Diferencia entre firma electrónica simple, avanzada y cualificada

Como consecuencia de lo que hemos dicho en el apartado anterior, la diferencia entre firma electrónica simple y avanzada se deriva de los siguientes aspectos:  

  • La firma electrónica simple se suele utilizar en documentos o casos en los que no existe un gran riesgo jurídico, por ejemplo, cuando un mensajero lleva un paquete a tu casa y te hace firmar en el móvil para tener constancia de la entrega. 
  • La firma electrónica avanzada ofrece una mayor seguridad, genera más confianza y es una prueba más sólida para el caso de su uso en un procedimiento judicial. Se suele utilizar en la contratación de suministros y servicios como luz, gas, internet, créditos rápidos, seguros y ampliaciones de seguros, por ejemplo. 
  • El uso de la firma electrónica cualificada es más complicado aunque ofrece un nivel de seguridad mayor. La utilización es más compleja porque es necesario un certificado cualificado de firma electrónica (DNI electrónico) y un dispositivo cualificado para firmar que también tendrá que cumplir los requisitos establecidos en el reglamento eIDAS.

¿Qué validez tiene la firma electrónica?

En relación a la validez de los distintos tipos de firma electrónica debemos acudir al artículo 25 del reglamento eIDAS que establece lo siguiente:

  • No se denegará efectos jurídicos ni admisibilidad como prueba en procedimientos judiciales a una firma electrónica por el mero hecho de ser una firma electrónica o porque no cumpla los requisitos de la firma electrónica cualificada.
  • La firma electrónica cualificada tendrá un efecto jurídico equivalente al de una firma manuscrita.

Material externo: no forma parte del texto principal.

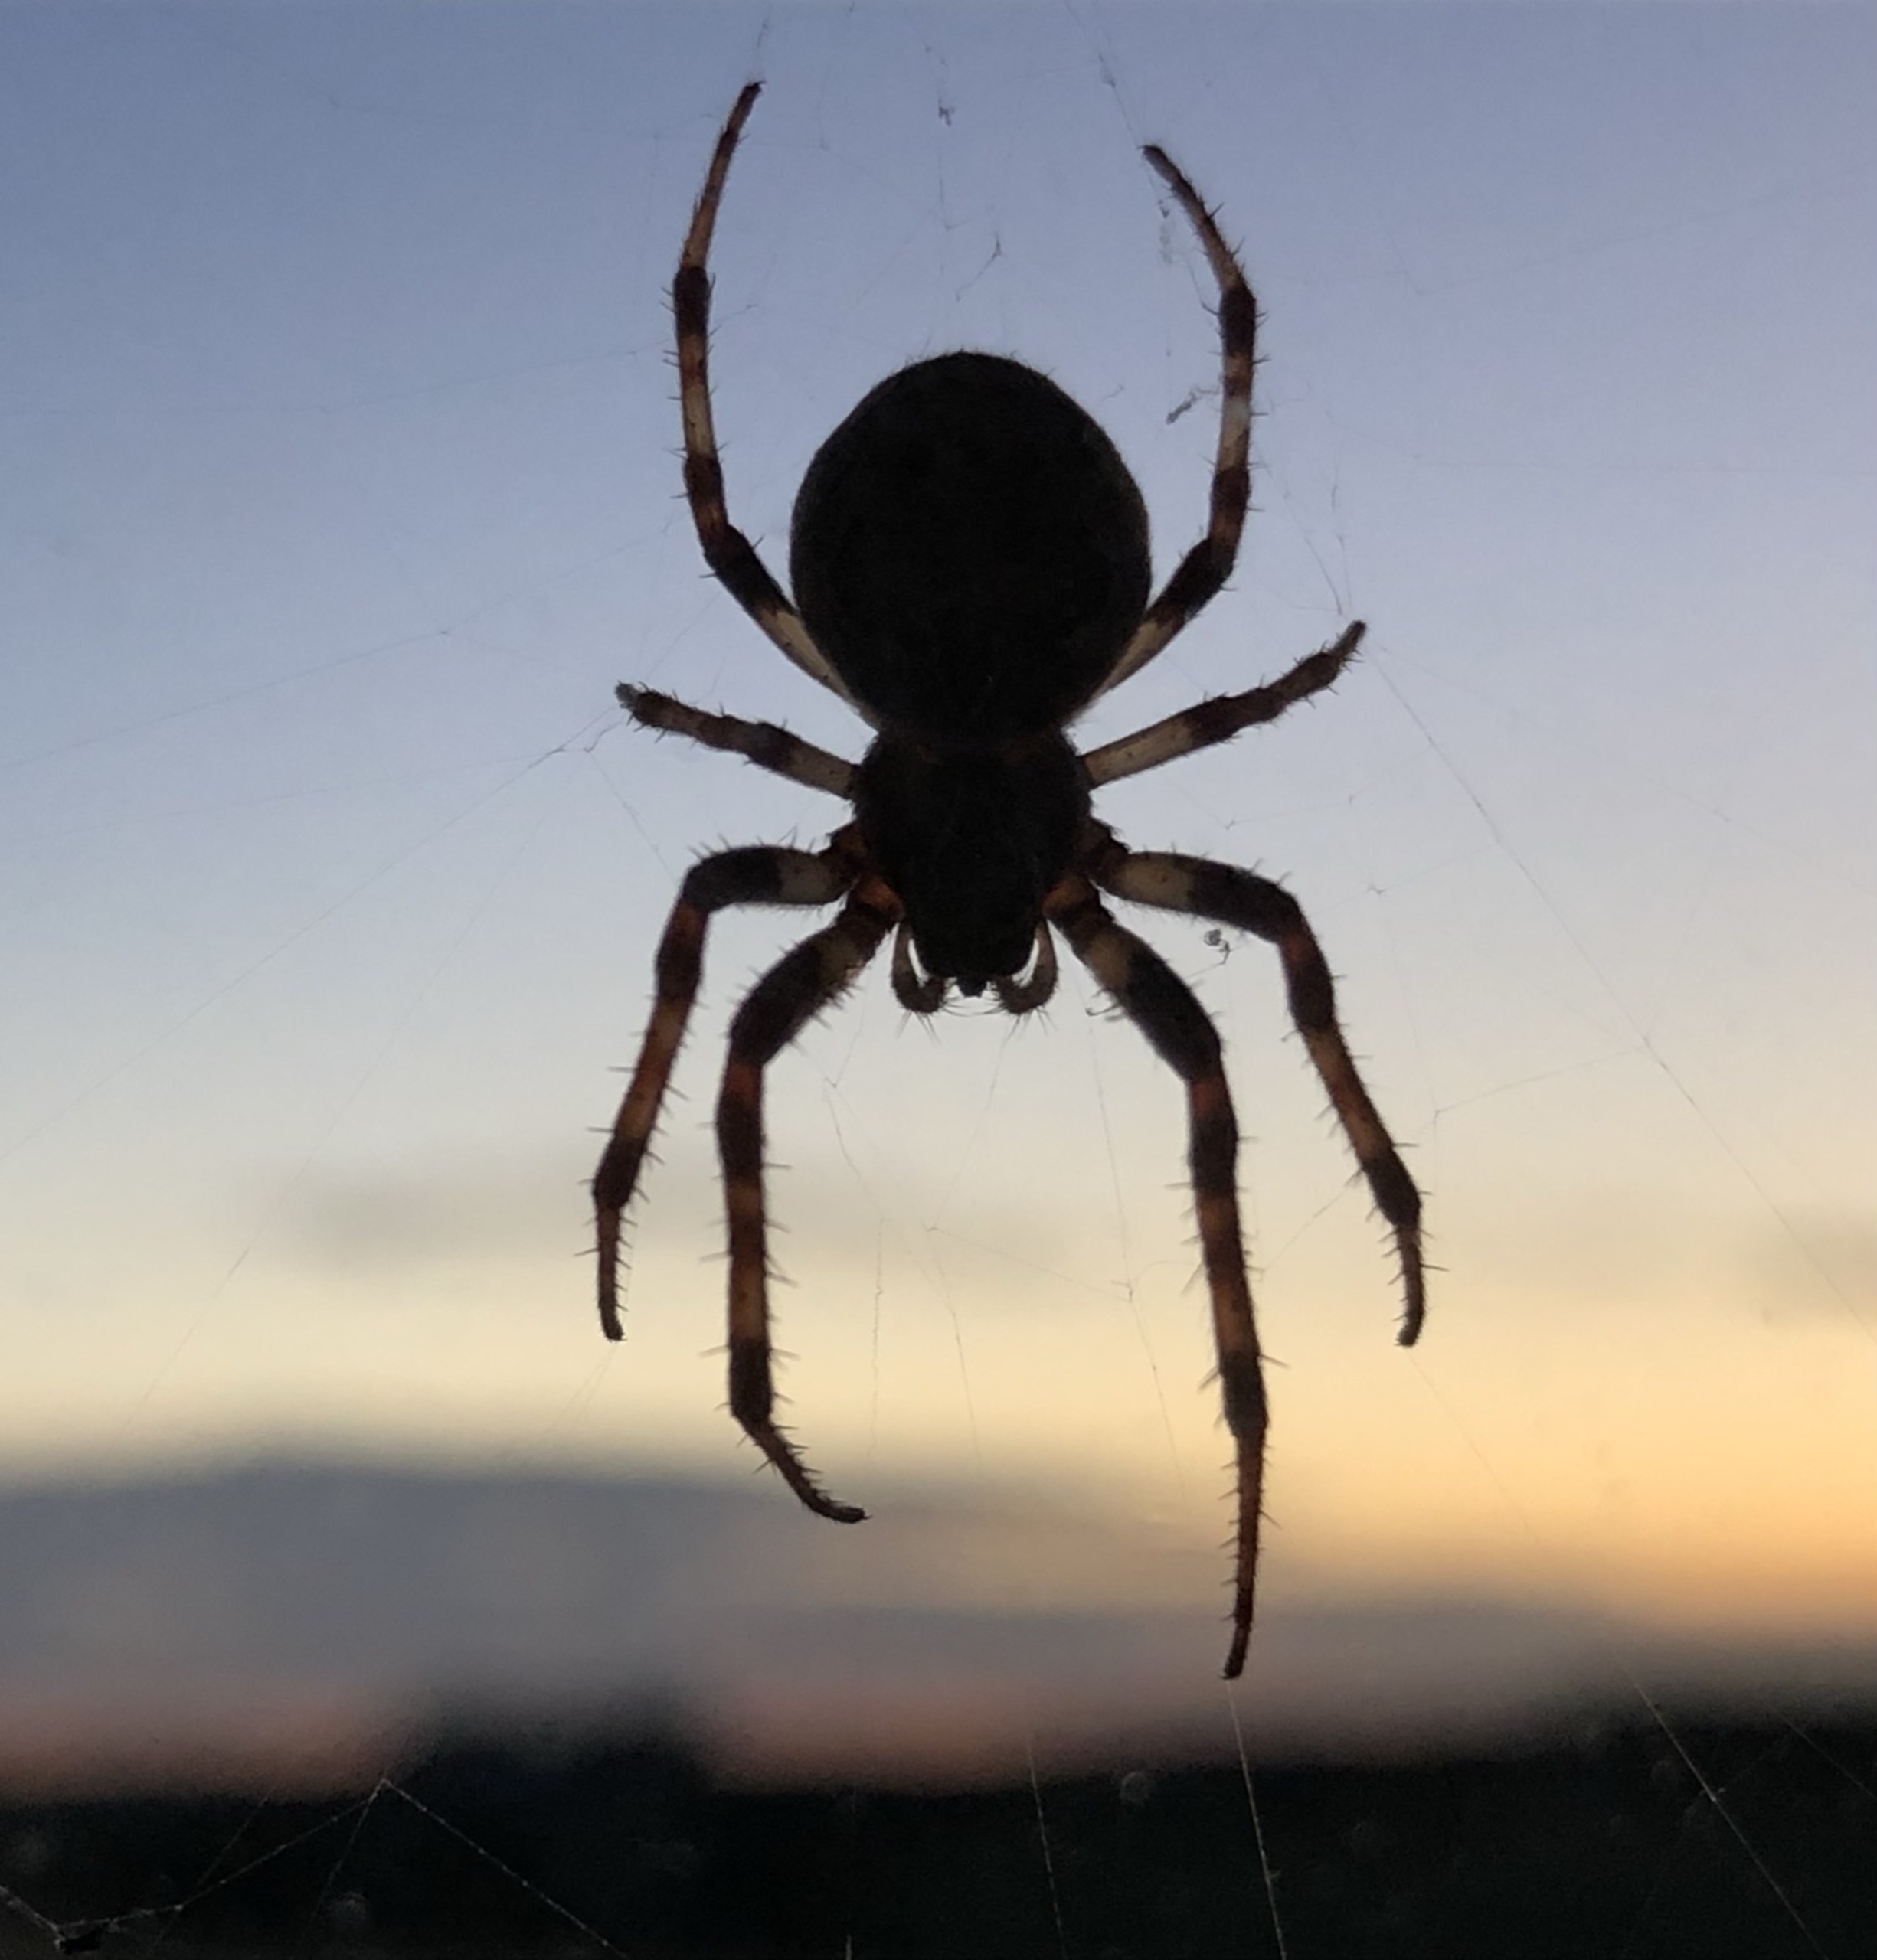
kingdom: Animalia
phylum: Arthropoda
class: Arachnida
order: Araneae
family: Araneidae
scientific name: Araneidae
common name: Hjulspindere
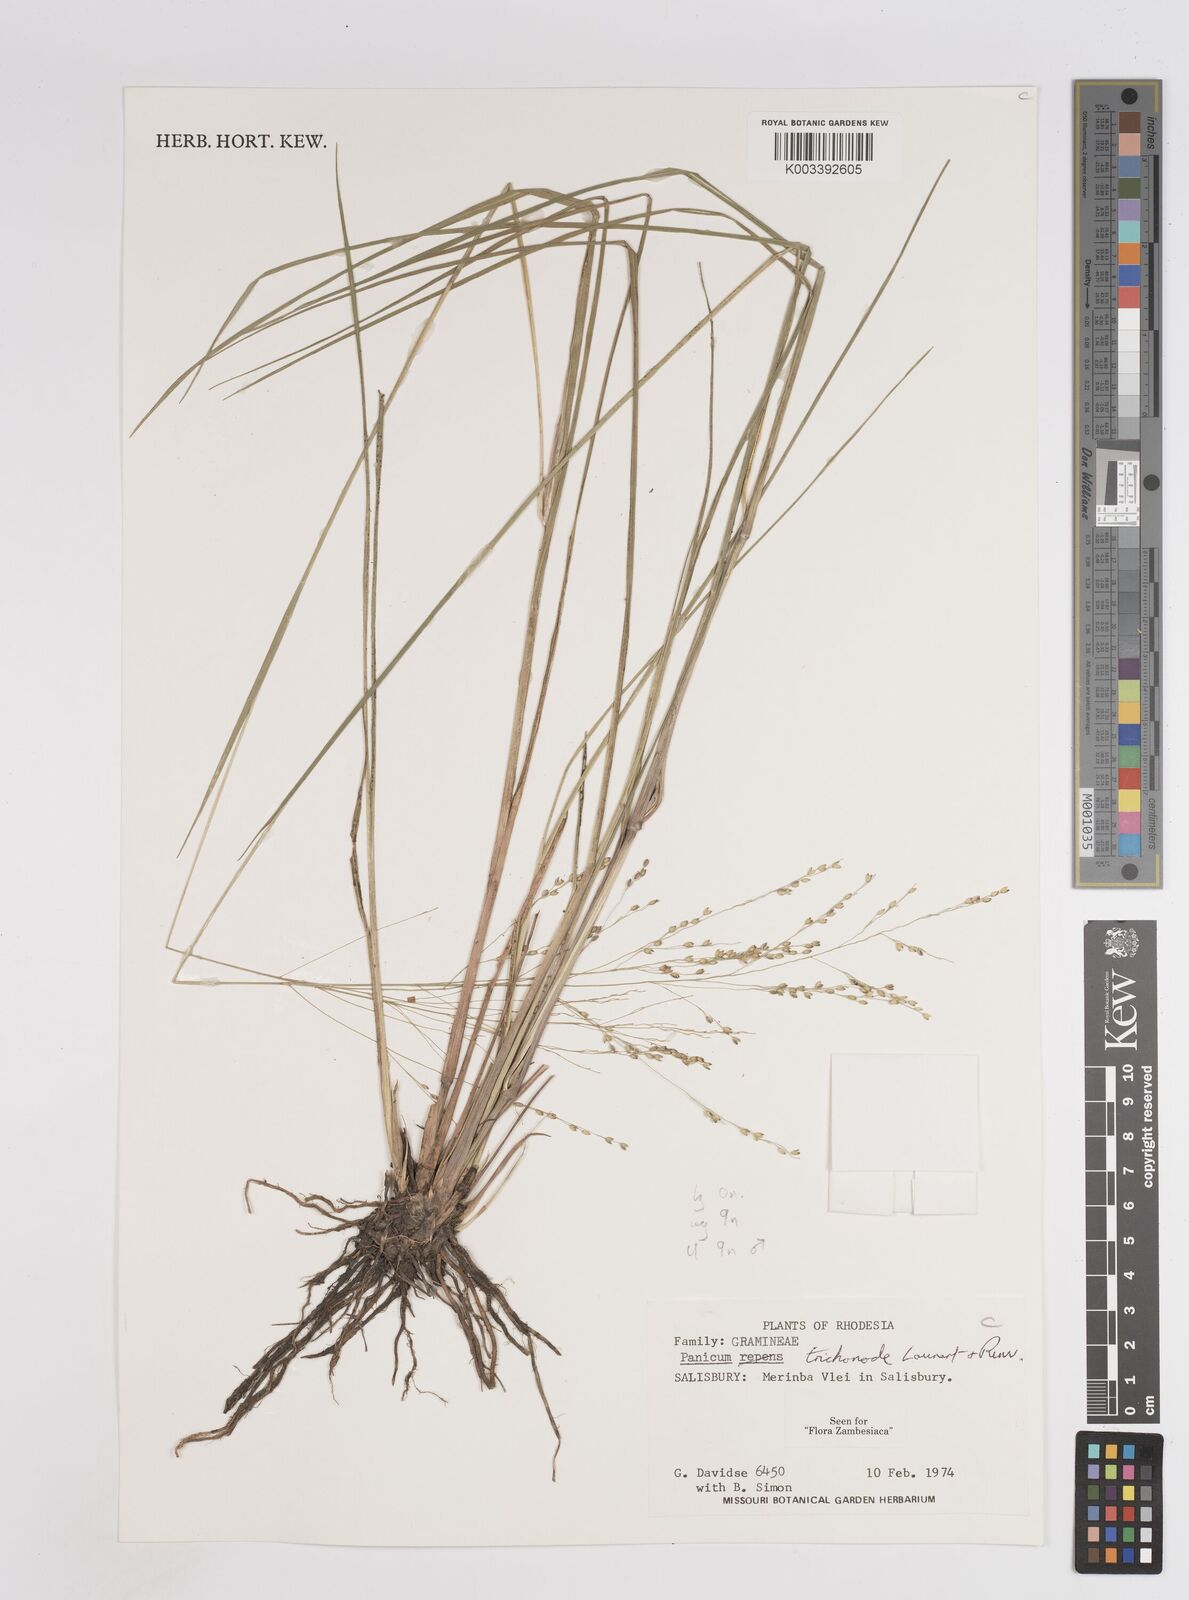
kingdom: Plantae
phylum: Tracheophyta
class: Liliopsida
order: Poales
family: Poaceae
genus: Panicum
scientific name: Panicum trichonode
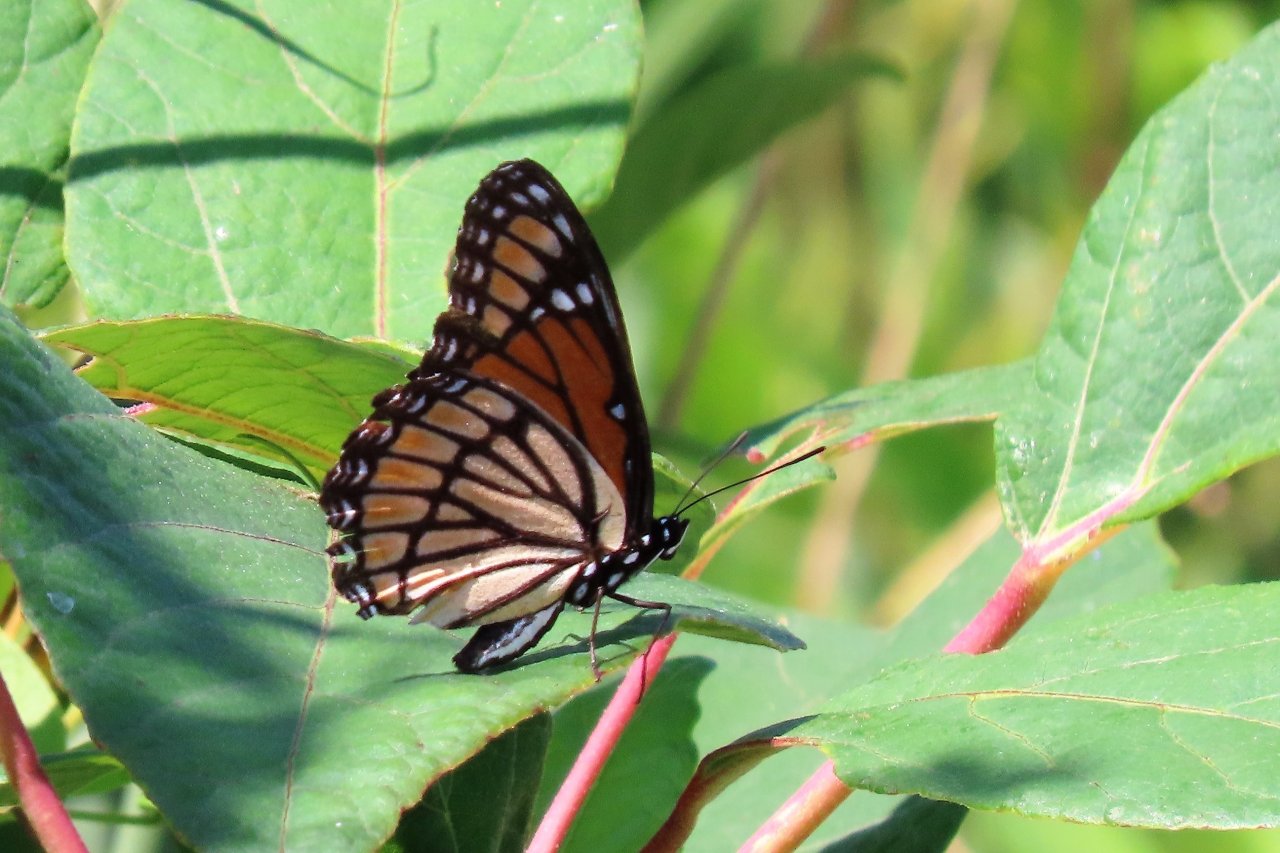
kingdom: Animalia
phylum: Arthropoda
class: Insecta
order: Lepidoptera
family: Nymphalidae
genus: Limenitis
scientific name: Limenitis archippus
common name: Viceroy
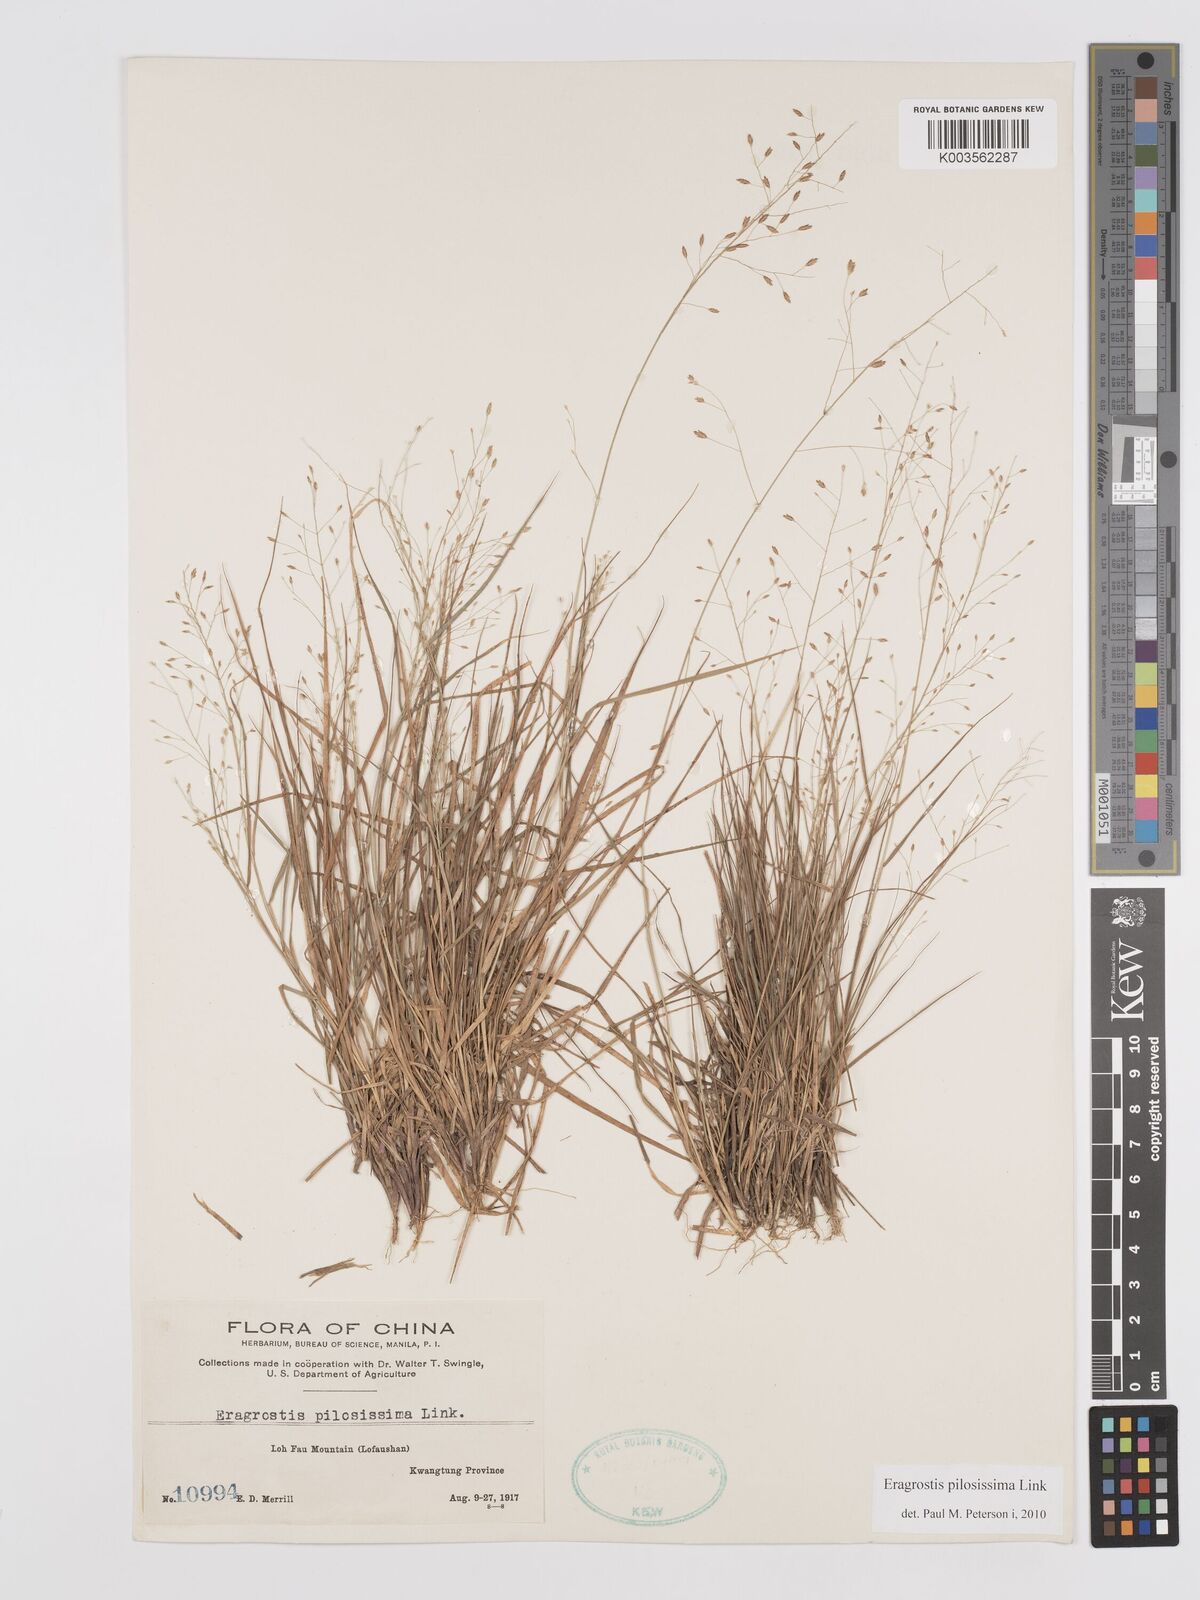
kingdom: Plantae
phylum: Tracheophyta
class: Liliopsida
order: Poales
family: Poaceae
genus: Eragrostis
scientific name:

En general, la firma de un documento en papel supone la aceptación por parte del firmante del contenido de ese documento. Sin embargo, la firma se puede impugnar en un juicio de manera que se tendrá que realizar una prueba adicional para demostrar su validez, por ejemplo, una pericial caligráfica o la declaración del firmante como testigo reconociendo su propia firma o no reconociéndola, si es el caso.

Con la firma electrónica cualificada la identificación de la persona que firma es inequívoca, por lo que no será necesaria prueba adicional. Además de lo anterior, volvemos a recordar que la firma electrónica avanzada, al tener que cumplir los requisitos del artículo 26 del reglamento eIDAS ofrece una mayor seguridad como prueba en juicio.

Como consecuencia de todo lo anterior, no todos los tipos de firmas electrónicas se utilizan para cualquier trámite, sino que es necesario realizar un análisis previo de la empresa que va a utilizar la firma electrónica para determinar cuál necesita, para qué departamento y con qué finalidad.